1994: Does Berkshire prefer goodwill amortization and purchase accounting or pooling?
WARREN BUFFETT: Your second question about goodwill amortization and purchase accounting versus pooling: we care not — at Berkshire, it absolutely makes no difference to us what accounting treatment we get on something. We are interested in the economics of a transaction.
Some banks — some businesses generally, most businesses perhaps — prefer pooling because they don’t like to take a goodwill amortization charge.
We think our shareholders are smart enough, particularly if we make it clear to them — the accounting consequences — we think they’re smart enough to look through to the economic reality of what Berkshire’s businesses are all about.
And I think that some managements sell short their own ownership group by doing various kinds of financial acrobatics in order to have the charges come in a certain way rather than, as you point out, often they might be better off buying for cash rather than using their own stock as currency, but they may prefer to use their own stock because they avoid goodwill charges.
We’ve written a few things on goodwill in the past and past annual reports that might get to that subject.
We don’t care what accounting — we sort of rewrite the accounting for any business that we’re looking at, because in our heads we want to have, in effect, a standardized way of looking at businesses.
And if one company goes through pooling transactions and another goes through purchase transactions, we’re going to recast them in our own minds so that there is comparability.
Charlie?
CHARLIE MUNGER: Yeah, the published accounting results are in accordance with standard convention and they’re a place to start economic analysis. The figures are frequently quite silly on a functional basis. I’m not criticizing accounting conventions except for some. (Laughter)
WARREN BUFFETT: Yeah.
CHARLIE MUNGER: But, I think it’s just a place to start thinking about economic reality.

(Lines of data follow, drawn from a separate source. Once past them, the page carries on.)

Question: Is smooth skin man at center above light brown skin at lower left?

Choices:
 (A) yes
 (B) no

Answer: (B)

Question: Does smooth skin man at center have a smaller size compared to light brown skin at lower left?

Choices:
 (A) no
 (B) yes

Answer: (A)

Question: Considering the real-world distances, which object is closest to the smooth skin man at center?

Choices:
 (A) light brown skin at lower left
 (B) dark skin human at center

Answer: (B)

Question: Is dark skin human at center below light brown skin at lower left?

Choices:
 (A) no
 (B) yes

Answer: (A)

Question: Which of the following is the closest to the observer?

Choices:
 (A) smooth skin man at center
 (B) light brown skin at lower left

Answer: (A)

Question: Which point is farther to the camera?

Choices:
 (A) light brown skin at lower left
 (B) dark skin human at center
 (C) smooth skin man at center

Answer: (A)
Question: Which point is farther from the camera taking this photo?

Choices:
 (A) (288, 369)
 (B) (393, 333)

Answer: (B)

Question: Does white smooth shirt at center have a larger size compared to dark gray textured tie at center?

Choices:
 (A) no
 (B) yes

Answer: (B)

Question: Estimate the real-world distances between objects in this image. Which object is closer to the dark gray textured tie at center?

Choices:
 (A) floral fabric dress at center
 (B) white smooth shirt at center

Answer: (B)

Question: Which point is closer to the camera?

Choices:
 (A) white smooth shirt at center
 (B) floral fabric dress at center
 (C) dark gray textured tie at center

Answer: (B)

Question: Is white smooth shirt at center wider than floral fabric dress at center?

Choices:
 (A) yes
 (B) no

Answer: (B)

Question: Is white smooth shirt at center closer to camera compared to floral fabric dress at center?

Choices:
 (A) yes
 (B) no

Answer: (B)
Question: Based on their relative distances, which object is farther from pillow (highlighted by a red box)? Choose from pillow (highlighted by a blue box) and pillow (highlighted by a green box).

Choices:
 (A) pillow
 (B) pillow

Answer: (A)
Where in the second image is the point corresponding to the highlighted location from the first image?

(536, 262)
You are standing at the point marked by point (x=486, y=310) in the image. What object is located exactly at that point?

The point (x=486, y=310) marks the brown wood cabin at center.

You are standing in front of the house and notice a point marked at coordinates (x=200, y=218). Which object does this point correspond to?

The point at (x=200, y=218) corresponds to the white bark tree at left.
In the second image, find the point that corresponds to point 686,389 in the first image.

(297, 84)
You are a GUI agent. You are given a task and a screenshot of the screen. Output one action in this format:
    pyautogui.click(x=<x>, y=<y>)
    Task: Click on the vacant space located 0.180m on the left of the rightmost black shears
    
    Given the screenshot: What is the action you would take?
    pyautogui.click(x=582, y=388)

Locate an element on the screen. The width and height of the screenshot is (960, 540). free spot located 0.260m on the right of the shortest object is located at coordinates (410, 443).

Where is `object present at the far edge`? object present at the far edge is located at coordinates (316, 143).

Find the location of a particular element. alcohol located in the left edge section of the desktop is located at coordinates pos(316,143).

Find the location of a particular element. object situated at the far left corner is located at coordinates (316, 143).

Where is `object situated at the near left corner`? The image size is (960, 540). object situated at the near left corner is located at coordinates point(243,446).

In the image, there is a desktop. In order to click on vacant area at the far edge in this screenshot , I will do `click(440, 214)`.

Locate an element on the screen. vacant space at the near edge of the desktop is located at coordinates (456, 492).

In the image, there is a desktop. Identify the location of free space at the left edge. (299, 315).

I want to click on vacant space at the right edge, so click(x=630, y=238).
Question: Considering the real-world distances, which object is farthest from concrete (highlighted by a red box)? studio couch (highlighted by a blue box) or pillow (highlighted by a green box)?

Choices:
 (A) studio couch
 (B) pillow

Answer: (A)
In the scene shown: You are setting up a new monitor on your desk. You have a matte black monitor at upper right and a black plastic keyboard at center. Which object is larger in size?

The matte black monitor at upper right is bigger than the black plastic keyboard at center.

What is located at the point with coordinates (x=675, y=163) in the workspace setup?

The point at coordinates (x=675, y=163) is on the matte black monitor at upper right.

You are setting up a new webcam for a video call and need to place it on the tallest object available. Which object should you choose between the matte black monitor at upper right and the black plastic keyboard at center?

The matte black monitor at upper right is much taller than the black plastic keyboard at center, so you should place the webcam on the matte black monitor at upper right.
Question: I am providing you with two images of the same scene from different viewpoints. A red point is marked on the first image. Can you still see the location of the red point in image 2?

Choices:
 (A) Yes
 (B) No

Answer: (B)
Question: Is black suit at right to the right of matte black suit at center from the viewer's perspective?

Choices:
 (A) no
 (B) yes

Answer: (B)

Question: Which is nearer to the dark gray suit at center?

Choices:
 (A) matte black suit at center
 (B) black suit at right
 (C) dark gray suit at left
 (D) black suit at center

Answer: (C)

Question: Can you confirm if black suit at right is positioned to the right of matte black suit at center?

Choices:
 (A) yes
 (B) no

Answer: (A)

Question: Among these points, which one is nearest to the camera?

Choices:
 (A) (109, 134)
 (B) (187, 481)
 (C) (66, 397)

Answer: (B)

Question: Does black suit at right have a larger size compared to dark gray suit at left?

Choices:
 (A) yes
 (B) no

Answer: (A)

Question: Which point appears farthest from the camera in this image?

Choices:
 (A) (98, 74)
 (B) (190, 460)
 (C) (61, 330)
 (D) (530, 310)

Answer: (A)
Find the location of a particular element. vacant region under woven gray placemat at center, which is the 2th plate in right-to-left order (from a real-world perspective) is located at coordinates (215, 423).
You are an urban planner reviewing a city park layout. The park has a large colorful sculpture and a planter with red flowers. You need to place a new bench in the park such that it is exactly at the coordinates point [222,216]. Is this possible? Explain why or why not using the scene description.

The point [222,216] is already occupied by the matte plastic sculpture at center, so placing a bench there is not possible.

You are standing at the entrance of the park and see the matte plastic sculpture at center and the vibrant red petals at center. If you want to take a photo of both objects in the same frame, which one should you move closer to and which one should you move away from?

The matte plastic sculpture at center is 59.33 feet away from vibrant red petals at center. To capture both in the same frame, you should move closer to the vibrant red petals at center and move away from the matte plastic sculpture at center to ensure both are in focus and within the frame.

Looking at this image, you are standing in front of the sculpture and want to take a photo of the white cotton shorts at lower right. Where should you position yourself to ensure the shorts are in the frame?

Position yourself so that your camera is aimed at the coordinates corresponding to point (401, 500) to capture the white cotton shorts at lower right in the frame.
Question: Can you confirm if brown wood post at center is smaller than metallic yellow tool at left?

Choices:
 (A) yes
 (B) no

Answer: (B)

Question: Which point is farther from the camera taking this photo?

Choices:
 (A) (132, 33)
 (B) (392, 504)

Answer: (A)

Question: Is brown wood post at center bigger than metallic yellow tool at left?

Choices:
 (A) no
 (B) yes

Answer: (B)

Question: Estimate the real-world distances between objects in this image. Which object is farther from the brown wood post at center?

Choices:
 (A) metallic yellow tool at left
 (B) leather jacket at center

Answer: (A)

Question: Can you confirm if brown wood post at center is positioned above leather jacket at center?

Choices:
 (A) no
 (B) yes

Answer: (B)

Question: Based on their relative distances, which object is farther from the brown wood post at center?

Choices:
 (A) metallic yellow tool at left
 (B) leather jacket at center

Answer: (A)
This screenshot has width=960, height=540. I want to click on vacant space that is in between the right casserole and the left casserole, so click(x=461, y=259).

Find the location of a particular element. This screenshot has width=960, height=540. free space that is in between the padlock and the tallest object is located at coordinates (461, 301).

By their nature, they can’t tie perfectly — they can’t even tie very well — to economic reality.
WARREN BUFFETT: We regard it is a negative when we find a management that’s preoccupied with accounting considerations. But, we find it so frequent that we can’t afford to use it as a total exclusionary factor.
It really surprises me how many managements focus on accounting, and the time they spend on it, the — it’s really unproductive.
If you find a management that doesn’t care about the accounting but does explain to you in clear terms what’s going on, I think you should regard that as a plus in owning a security.